Whitecaps

Commentary and information about public safety and security, intelligence and counterintelligence, open government and secrecy, and other issues in northern Idaho and eastern Washington.

Name:
Location: Coeur d'Alene, Idaho, United States

Raised in Palouse, WA. Graduated from Washington State University. US Army (Counterintelligence). US Secret Service (Technical Security Division) in Fantasyland-on-the-Potomac and Los Angeles. Now living in north Idaho.


Tuesday, May 30, 2006

Transitional Housing in "The Other Kootenai County"

On May 17, 2006, Communities That Care and the Kootenai Alliance for Children & Families sponsored what they characterized as a "summit". It was really a community orientation to tell attendees about The Other Kootenai County, the one that the Chambers of Commerce and local governments don't particularly want prospective residents and businesses to think about too often.

Insufficient affordable housing is one critical factor facing The Other Kootenai County. Elected officials usually use the term "workforce housing", housing for people with jobs (albeit ones paying less than a living wage in Kootenai County). Workforce housing is needed here, but we also have an equally urgent need for a smaller housing subset called transitional housing. Transitional housing is needed for people who do not yet have jobs, and frankly may not be able to get jobs, that will enable them to afford workforce housing. Transitional housing is sometimes called "re-entry housing" when associated with formerly incarcerated prisoners being returned to the community.
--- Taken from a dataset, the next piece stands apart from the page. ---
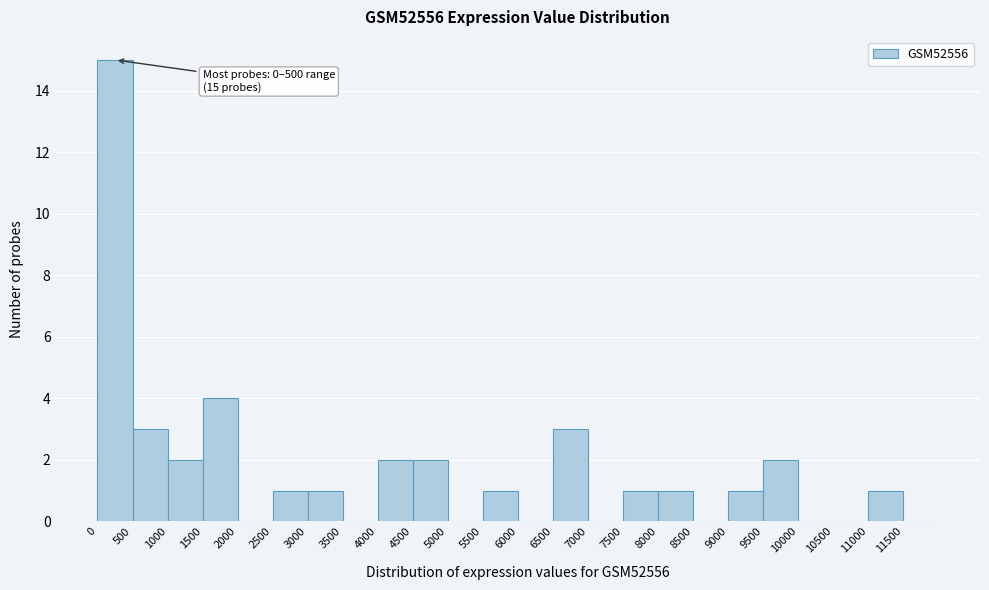

Over which range of the x-axis is the bar tallest?

0 to 500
My May 23, 2006, Whitecaps post entitled At Least No One Has Died ... Yet discusses two incidents involving Coeur d'Alene's problems with transitional housing.

Then in front page, above-the-fold stories on Friday, May 26, 2006, and Sunday, May 28, 2006, Coeur d'Alene Press staff writers Tom Greene and Lucy Dukes follow up on the operation of three local transitional homes collectively managed under the name the Lord's House.
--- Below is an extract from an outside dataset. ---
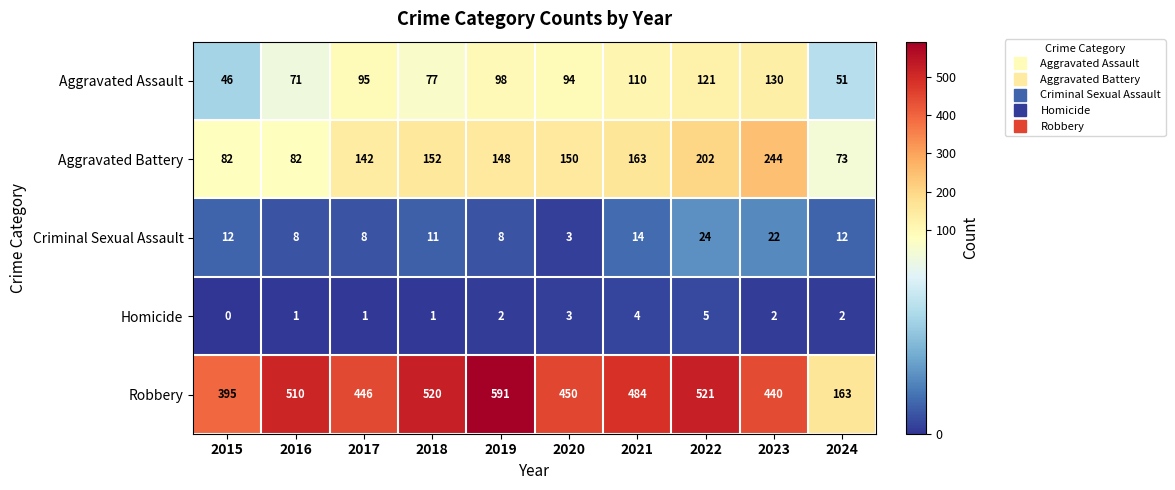

What is the greatest value displayed?

591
These incidents emphasize the consequences of a city government's obsession with projecting the appearance of prosperity and wealth (e.g., a trophy library near downtown and expensive street artwork) while callously ignoring the basic needs (e.g., see Maslow's Hierarchy of Needs) of community members living precariously just above or below the poverty line.

So what are communities like Coeur d'Alene to do? Wouldn't it be nice if there was a step-by-step handbook for communities to follow to deal with re-entry and transition challenges like mobilizing the community, affordable housing, employment and workforce development, managing substance abuse, criminal justice, physical and mental health, continuity of care, and children and family issues.
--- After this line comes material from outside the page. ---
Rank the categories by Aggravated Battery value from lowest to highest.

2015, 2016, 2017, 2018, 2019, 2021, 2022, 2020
It turns out, there are handbooks. Lots of them. They're published by the Council of State Governments (CSG). CSG is a non-partisan, public, non-profit organization that provides information, research, and training to state officials in all three branches of government in every state and US territory.

For example, in the CSG's Report of the Re-Entry Policy Council - Charting the Safe and Successful Return of Prisoners to the Community, housing issues are addressed throughout the 648-page report. Likewise, in its 432-page report of the Criminal Justice / Mental Health Consensus Project, CSG covers the development and enhancement of housing resources linked to appropriate levels of mental health supports and services.

Kootenai County and the City of Coeur d'Alene have a long way to go to avoid the damaging effects of gentrification. Both will go further if they seek to work with all members of the community on quality of life issues and not just with the affluent and politically influential on cosmetic issues. It is in the community's best interest to work cooperatively on the transitional and re-entry housing challenges.

1 Comments:

Blogger Bay Views said...

I was just thinking, Bill...This article, coupled with mine on trailer removal is a possible marriage of ideas. Want to pursue it?